Le bombardement a été un élément clé de la Seconde Guerre mondiale. Tactique, il sert à appuyer les actions militaires et à cibler les établissements industriels et les infrastructures, mais il a aussi une autre finalité. Grâce à la disponibilité de bases en Afrique du Nord, les campagnes de bombardement sont menées dans un but "moral", pour terroriser la population.

LesA lliés ont des méthodes de bombardement différentes : les forces britanniques bombardent la nuit en utilisant le carpet bombing, tandis que les forces américaines bombardent le jour de manière plus ciblée mais massive. Les résultats de ces bombardements ont été dévastateurs.

En plus de ces bombardements, le fascisme se montre incapable de défendre son territoire. Les batteries antiaériennes sont peu nombreuses et inefficaces, les abris rares et inadaptés, les directives de déplacement contradictoires. En 1943, même les journaux du régime fasciste ne peuvent plus cacher les dégâts subis.

La Sicile est touchée très tôt et particulièrement durement, en raison de sa position géographique et de sa fonction stratégique. Palerme, Catane et Messine sont les villes les plus meurtries, mais les autres capitales régionales sont également visées. Trapani a perdu la moitié de ses bâtiments, à Syracuse la Piazza Santa Lucia a été touchée le jour du marché, et à Caltanissetta la cathédrale a été rasée.

Des villes plus petites sont également touchées. Le 11 mai 1943, on dénombre près de 900 victimes à Marsala. Le 10 juillet, on dénombre plus de 300 victimes à Caltagirone. À Regalbuto, le 26 juillet, 134 personnes sont tuées.

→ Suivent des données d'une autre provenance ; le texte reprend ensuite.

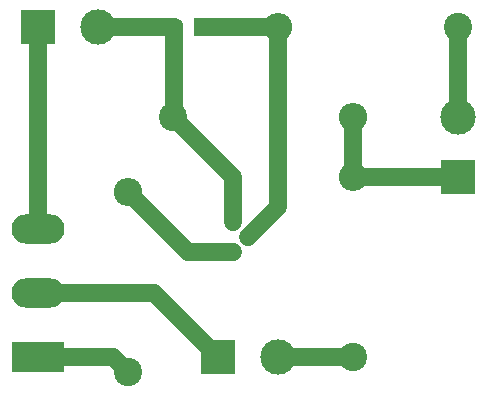
<source format=gbr>
G04 #@! TF.FileFunction,Copper,L1,Top,Signal*
%FSLAX46Y46*%
G04 Gerber Fmt 4.6, Leading zero omitted, Abs format (unit mm)*
G04 Created by KiCad (PCBNEW 4.0.7) date 01/29/18 16:34:23*
%MOMM*%
%LPD*%
G01*
G04 APERTURE LIST*
%ADD10C,0.100000*%
%ADD11R,1.600000X1.600000*%
%ADD12C,1.600000*%
%ADD13R,3.000000X3.000000*%
%ADD14C,3.000000*%
%ADD15C,1.000000*%
%ADD16R,1.000000X1.000000*%
%ADD17R,4.500000X2.500000*%
%ADD18O,4.500000X2.500000*%
%ADD19C,2.400000*%
%ADD20O,2.400000X2.400000*%
%ADD21C,1.500000*%
G04 APERTURE END LIST*
D10*
D11*
X16510000Y31750000D03*
D12*
X14010000Y31750000D03*
D13*
X38100000Y19050000D03*
D14*
X38100000Y24130000D03*
D13*
X2540000Y31750000D03*
D14*
X7620000Y31750000D03*
D13*
X17780000Y3810000D03*
D14*
X22860000Y3810000D03*
D15*
X20320000Y13970000D03*
X19050000Y12700000D03*
D16*
X19050000Y15240000D03*
D17*
X2540000Y3810000D03*
D18*
X2540000Y9260000D03*
X2540000Y14710000D03*
D19*
X38100000Y31750000D03*
D20*
X22860000Y31750000D03*
D19*
X10160000Y2540000D03*
D20*
X10160000Y17780000D03*
D19*
X29210000Y3810000D03*
D20*
X29210000Y19050000D03*
D19*
X13970000Y24130000D03*
D20*
X29210000Y24130000D03*
D21*
X22860000Y31750000D02*
X22860000Y16510000D01*
X22860000Y16510000D02*
X20320000Y13970000D01*
X22860000Y31750000D02*
X16510000Y31750000D01*
X7620000Y31750000D02*
X14010000Y31750000D01*
X14010000Y31750000D02*
X14010000Y24170000D01*
X14010000Y24170000D02*
X13970000Y24130000D01*
X19050000Y15240000D02*
X19050000Y19050000D01*
X19050000Y19050000D02*
X13970000Y24130000D01*
X29210000Y24130000D02*
X29210000Y19050000D01*
X29210000Y19050000D02*
X38100000Y19050000D01*
X38100000Y31750000D02*
X38100000Y24130000D01*
X2540000Y31750000D02*
X2540000Y14710000D01*
X2540000Y9260000D02*
X12330000Y9260000D01*
X12330000Y9260000D02*
X17780000Y3810000D01*
X22860000Y3810000D02*
X29210000Y3810000D01*
X19050000Y12700000D02*
X15240000Y12700000D01*
X15240000Y12700000D02*
X10160000Y17780000D01*
X2540000Y3810000D02*
X8890000Y3810000D01*
X8890000Y3810000D02*
X10160000Y2540000D01*
M02*

</source>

En général, les zones côtières et les petits aéroports (comme Gerbini, Sciacca et Comiso) sont constamment sous le feu.

Au total,on dénombre plus de 6 000 victimes (bien qu'il soit difficile d'établir un chiffre fiable) et 70 000 blessés.

Les dégâts causés aux habitations, aux installations de production et aux œuvres d'art sont également très importants. Moins évidentes mais non moins importantes sont les conséquences psychologiques : la démonstration par l'ennemi de ses capacités technologiques, plus encore que sa propagande, entraîne un effondrement du moral et de la confiance dans le régime fasciste. La panique et les fausses nouvelles se répandent, par exemple celle selon laquelle les Alliés auraient utilisé des femmes pilotes.

Les bombardements en Sicile ont longtemps été un souvenir douloureux, qui n'a reçu l'attention qu'il méritait que ces dernières années. De nombreuses villes siciliennes, grâce notamment à l'Association nationale des victimes civiles de la guerre, ont recueilli des documents et des témoignages, et ont inauguré des monuments et des plaques commémoratives.